Vi há pouco o filme Milk do Gus Van Sant e comento aqui não propriamente o filme, mas uma passagem em que a privacidade (e a sexualidade) como ato político aparecem explicitamente na fala dos personagens, embora essa questão atravesse todo o filme. Diante da ameaça de demissão de professores gays, Milk e outros ativistas conclamam todos os profissionais gays a "saírem do armário" e colocarem a sua privacidade nas ruas para reivindicar direitos plenos aos homossexuais. Não é sem constrangimento, hesitação e sofrimento que os personagens envolvidos nessa luta política evocam esse ato tão íntimo de revelar a seus familiares, amigos, colegas, e mesmo a seus filhos, a sua sexualidade dita contra-natural. O filme não se demora aí, mas na transformação desse constrangimento numa ação coletiva e política em que a sexualidade sai do segredo privado e da sombra da doença que lhe imputavam, para ganhar as ruas e a festa pública e política nos seus melhores sentidos.
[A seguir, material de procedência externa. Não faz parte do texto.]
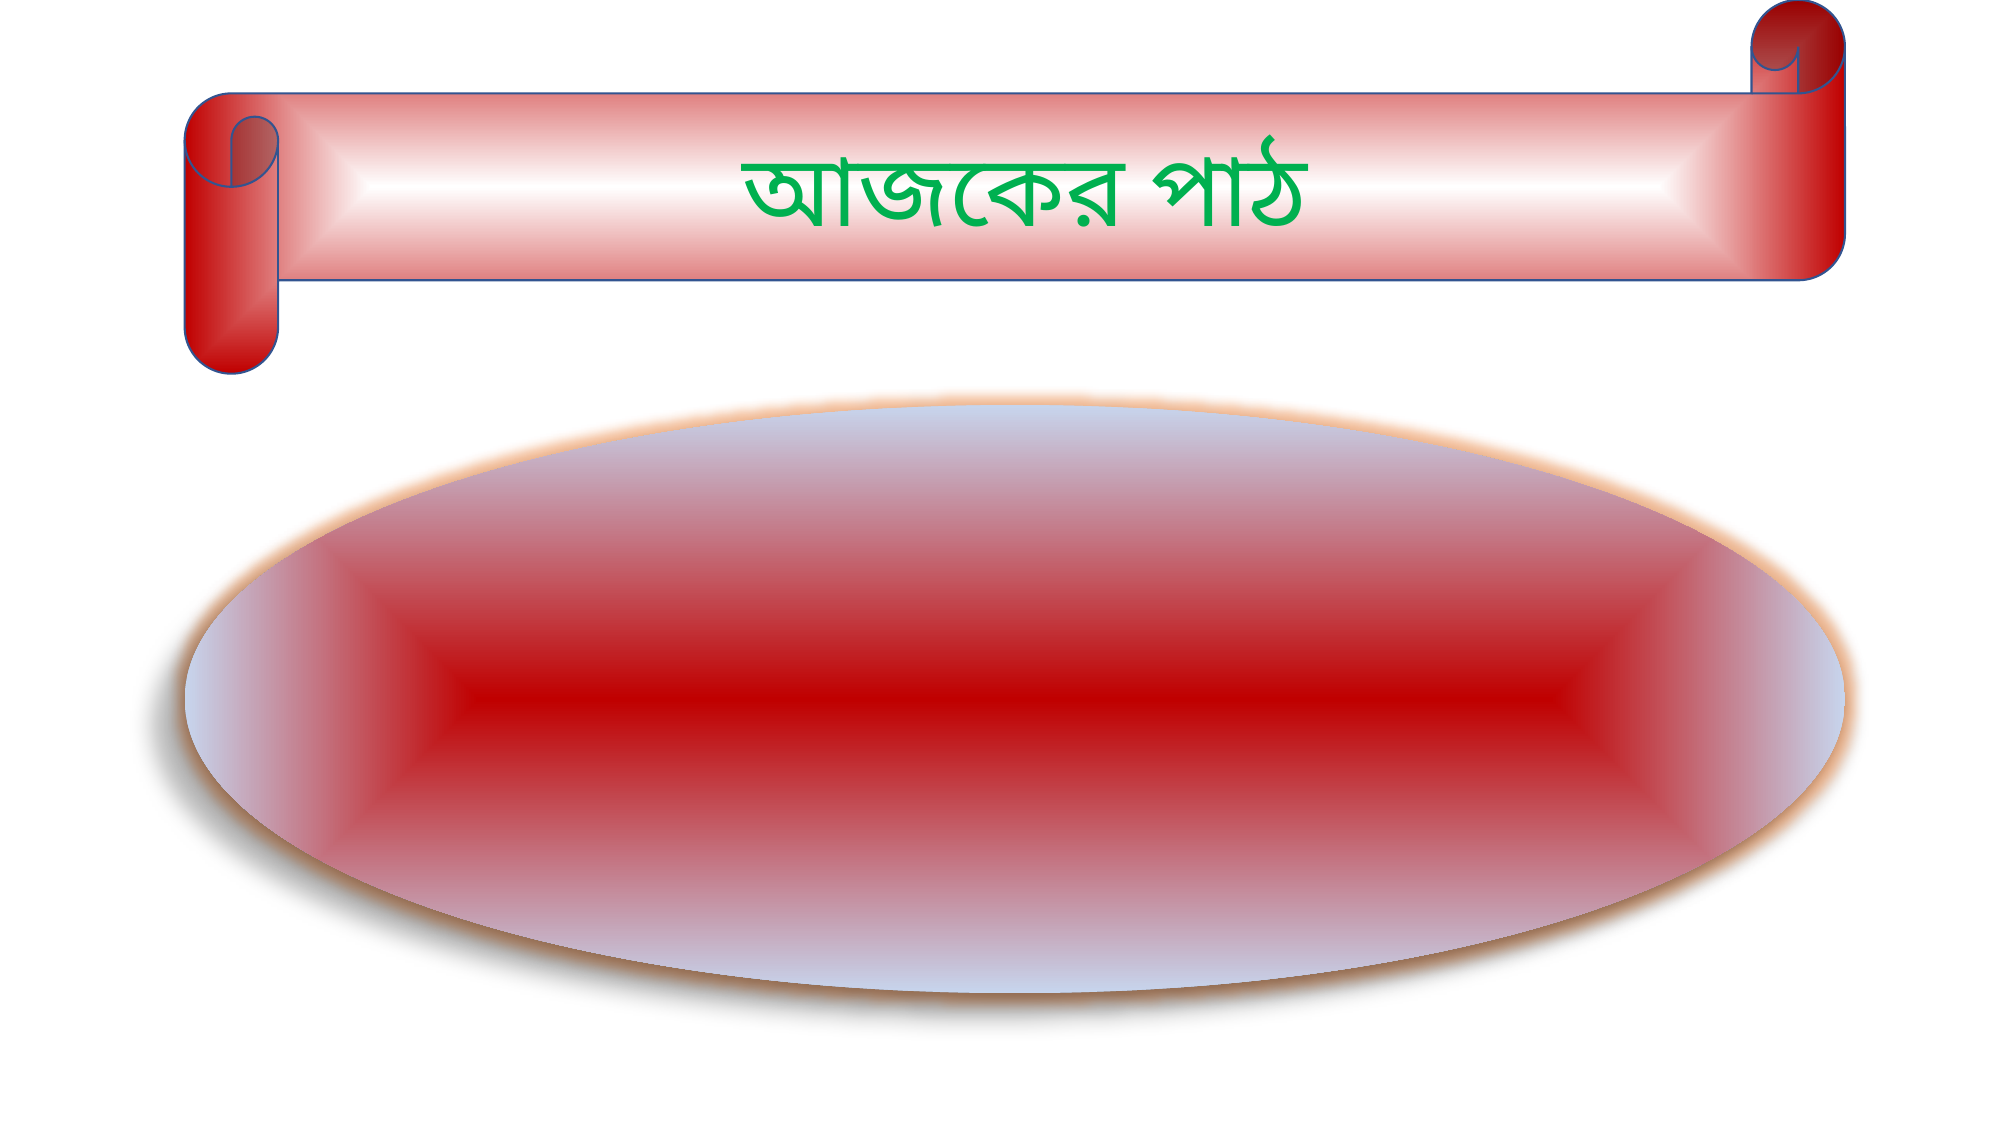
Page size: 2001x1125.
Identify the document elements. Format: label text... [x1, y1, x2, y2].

text_box [183, 403, 1847, 995]
text_box আজকের পাঠ [183, 0, 1847, 375]
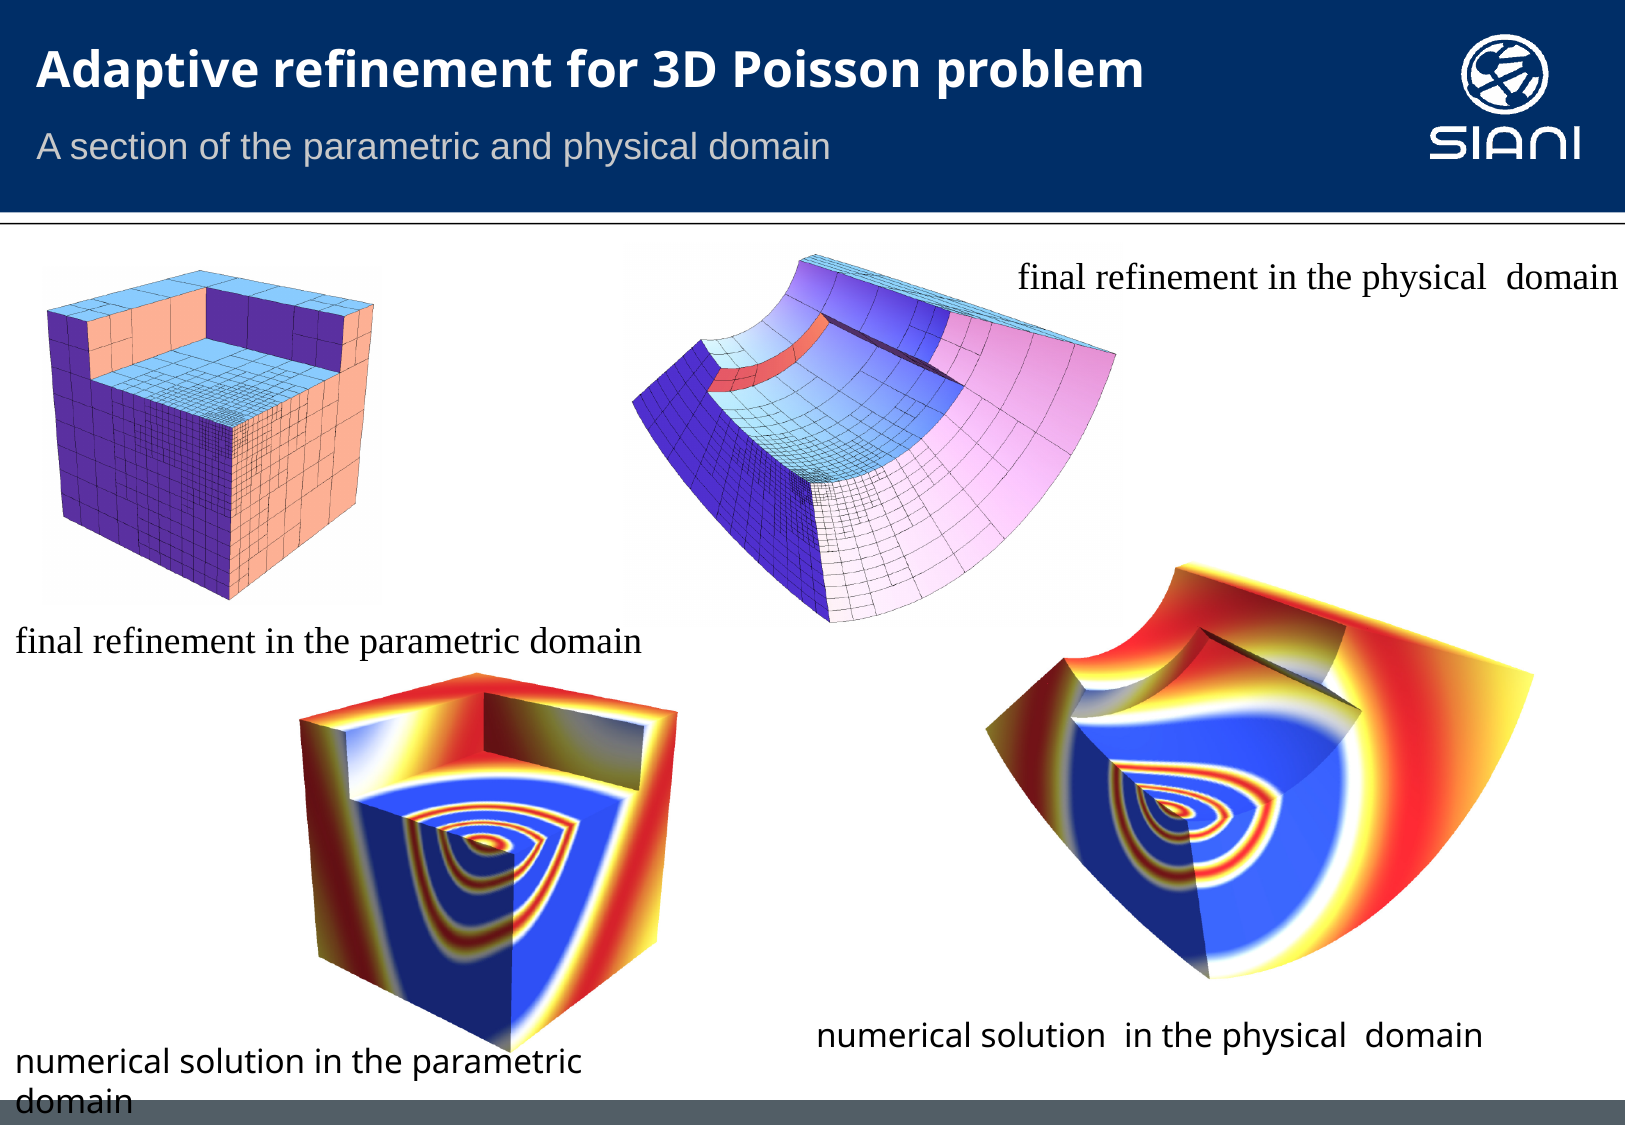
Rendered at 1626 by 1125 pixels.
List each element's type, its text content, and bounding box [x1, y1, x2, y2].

Todos conhecem essa e outras histórias que marcaram as lutas das ditas minorias nos anos 1960 e 1970 e a história das relações público-privado (Ehrenberg, L'individu incertain), que hoje se embaralham novamente, mas de um outro modo. Em parte da produção midiática contemporânea, a privacidade vem novamente a público, mas como entretenimento e espetáculo reforçando modelos de consumo, competitividade e performance. Entretanto, sabemos que não se esgota nesses modelos o potencial político das vidas contemporâneas e as formas com que público e privado podem se interpelar. Enquanto via o filme e ao mesmo tempo me lembrava da miséria política e sexual dos nossos reality shows, pensava na urgência de se reinventar o cu revolucionário (1) do tempo presente.
(1) O termo "baixo" é uma citação a uma "alta" origem - além de "a imaginação no poder", minorias dos anos 1960-70 clamavam "nosso cu é revolucionário", entre outras tantas conhecidas palavras de ordem.